=== WHAT YOU WILL DO ===
Please copy out all the records, swapping every "Do koszyka" for "Kup teraz" and changing nothing else. Leave the pictures out of your answer.
START EXCERPTED RECORDS
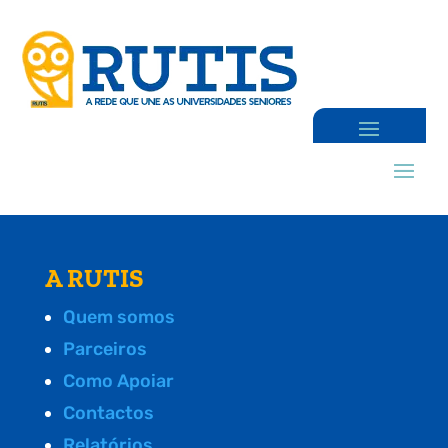
A RUTIS
Quem somos
Parceiros
Como Apoiar
Contactos
Relatórios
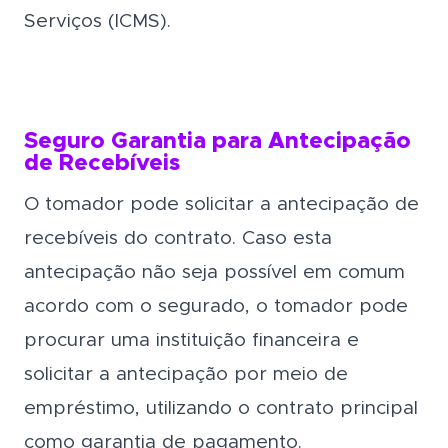
Serviços (ICMS).
Seguro Garantia para Antecipação
de Recebíveis
O tomador pode solicitar a antecipação de
recebíveis do contrato. Caso esta
antecipação não seja possível em comum
acordo com o segurado, o tomador pode
procurar uma instituição financeira e
solicitar a antecipação por meio de
empréstimo, utilizando o contrato principal
como garantia de pagamento.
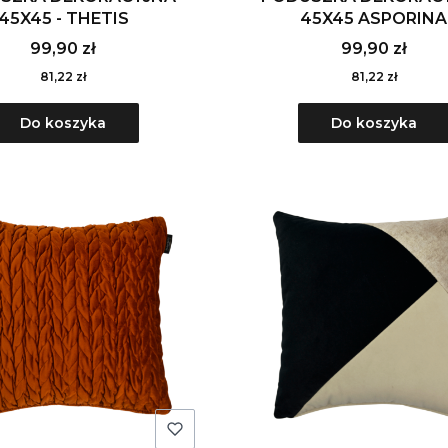
45X45 - THETIS
45X45 ASPORINA
99,90 zł
99,90 zł
81,22 zł
81,22 zł
Do koszyka
Do koszyka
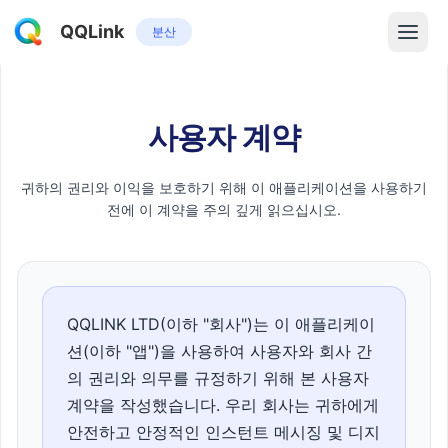
QQLink
분산
사용자 계약
귀하의 권리와 이익을 보호하기 위해 이 애플리케이션을 사용하기
전에 이 계약을 주의 깊게 읽으십시오.
QQLINK LTD(이하 "회사")는 이 애플리케이
션(이하 "앱")을 사용하여 사용자와 회사 간
의 권리와 의무를 규정하기 위해 본 사용자
계약을 작성했습니다. 우리 회사는 귀하에게
안전하고 안정적인 인스턴트 메시징 및 디지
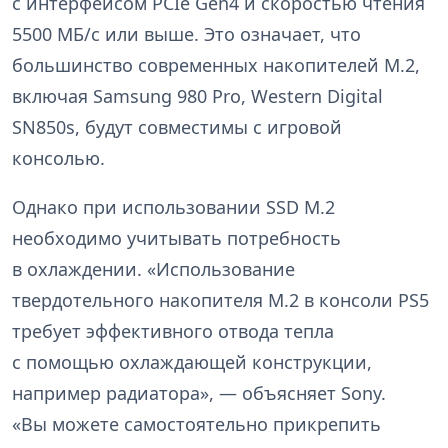
с интерфейсом PCIe Gen4 и скоростью чтения
5500 МБ/с или выше. Это означает, что
большинство современных накопителей M.2,
включая Samsung 980 Pro, Western Digital
SN850s, будут совместимы с игровой
консолью.
Однако при использовании SSD M.2
необходимо учитывать потребность
в охлаждении. «Использование
твердотельного накопителя M.2 в консоли PS5
требует эффективного отвода тепла
с помощью охлаждающей конструкции,
например радиатора», — объясняет Sony.
«Вы можете самостоятельно прикрепить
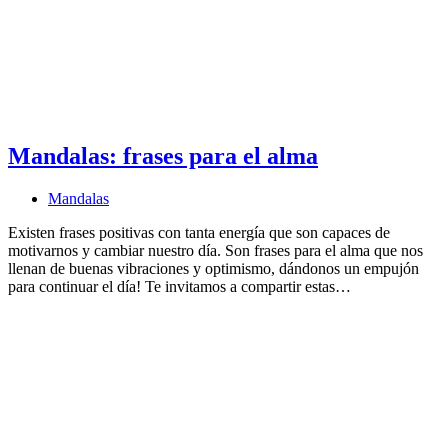
Mandalas: frases para el alma
Mandalas
Existen frases positivas con tanta energía que son capaces de
motivarnos y cambiar nuestro día. Son frases para el alma que nos
llenan de buenas vibraciones y optimismo, dándonos un empujón
para continuar el día! Te invitamos a compartir estas…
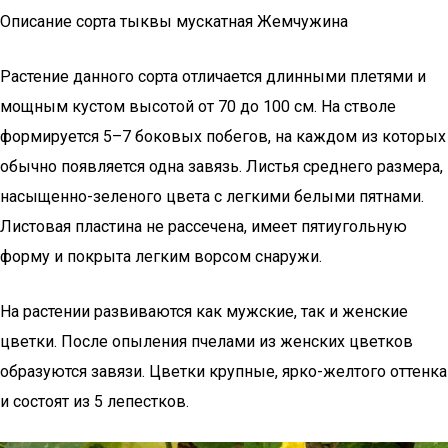
Описание сорта тыквы мускатная Жемчужина
Растение данного сорта отличается длинными плетями и
мощным кустом высотой от 70 до 100 см. На стволе
формируется 5–7 боковых побегов, на каждом из которых
обычно появляется одна завязь. Листья среднего размера,
насыщенно-зеленого цвета с легкими белыми пятнами.
Листовая пластина не рассечена, имеет пятиугольную
форму и покрыта легким ворсом снаружи.
На растении развиваются как мужские, так и женские
цветки. После опыления пчелами из женских цветков
образуются завязи. Цветки крупные, ярко-желтого оттенка
и состоят из 5 лепестков.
END EXCERPTED RECORDS
=== REPLY TO THE TASK ===
A RUTIS
Quem somos
Parceiros
Como Apoiar
Contactos
Relatórios
Serviços (ICMS).
Seguro Garantia para Antecipação
de Recebíveis
O tomador pode solicitar a antecipação de
recebíveis do contrato. Caso esta
antecipação não seja possível em comum
acordo com o segurado, o tomador pode
procurar uma instituição financeira e
solicitar a antecipação por meio de
empréstimo, utilizando o contrato principal
como garantia de pagamento.
45X45 - THETIS
45X45 ASPORINA
99,90 zł
99,90 zł
81,22 zł
81,22 zł
Kup teraz
Kup teraz
QQLink
분산
사용자 계약
귀하의 권리와 이익을 보호하기 위해 이 애플리케이션을 사용하기
전에 이 계약을 주의 깊게 읽으십시오.
QQLINK LTD(이하 "회사")는 이 애플리케이
션(이하 "앱")을 사용하여 사용자와 회사 간
의 권리와 의무를 규정하기 위해 본 사용자
계약을 작성했습니다. 우리 회사는 귀하에게
안전하고 안정적인 인스턴트 메시징 및 디지
с интерфейсом PCIe Gen4 и скоростью чтения
5500 МБ/с или выше. Это означает, что
большинство современных накопителей M.2,
включая Samsung 980 Pro, Western Digital
SN850s, будут совместимы с игровой
консолью.
Однако при использовании SSD M.2
необходимо учитывать потребность
в охлаждении. «Использование
твердотельного накопителя M.2 в консоли PS5
требует эффективного отвода тепла
с помощью охлаждающей конструкции,
например радиатора», — объясняет Sony.
«Вы можете самостоятельно прикрепить
Mandalas: frases para el alma
Mandalas
Existen frases positivas con tanta energía que son capaces de
motivarnos y cambiar nuestro día. Son frases para el alma que nos
llenan de buenas vibraciones y optimismo, dándonos un empujón
para continuar el día! Te invitamos a compartir estas…
Описание сорта тыквы мускатная Жемчужина
Растение данного сорта отличается длинными плетями и
мощным кустом высотой от 70 до 100 см. На стволе
формируется 5–7 боковых побегов, на каждом из которых
обычно появляется одна завязь. Листья среднего размера,
насыщенно-зеленого цвета с легкими белыми пятнами.
Листовая пластина не рассечена, имеет пятиугольную
форму и покрыта легким ворсом снаружи.
На растении развиваются как мужские, так и женские
цветки. После опыления пчелами из женских цветков
образуются завязи. Цветки крупные, ярко-желтого оттенка
и состоят из 5 лепестков.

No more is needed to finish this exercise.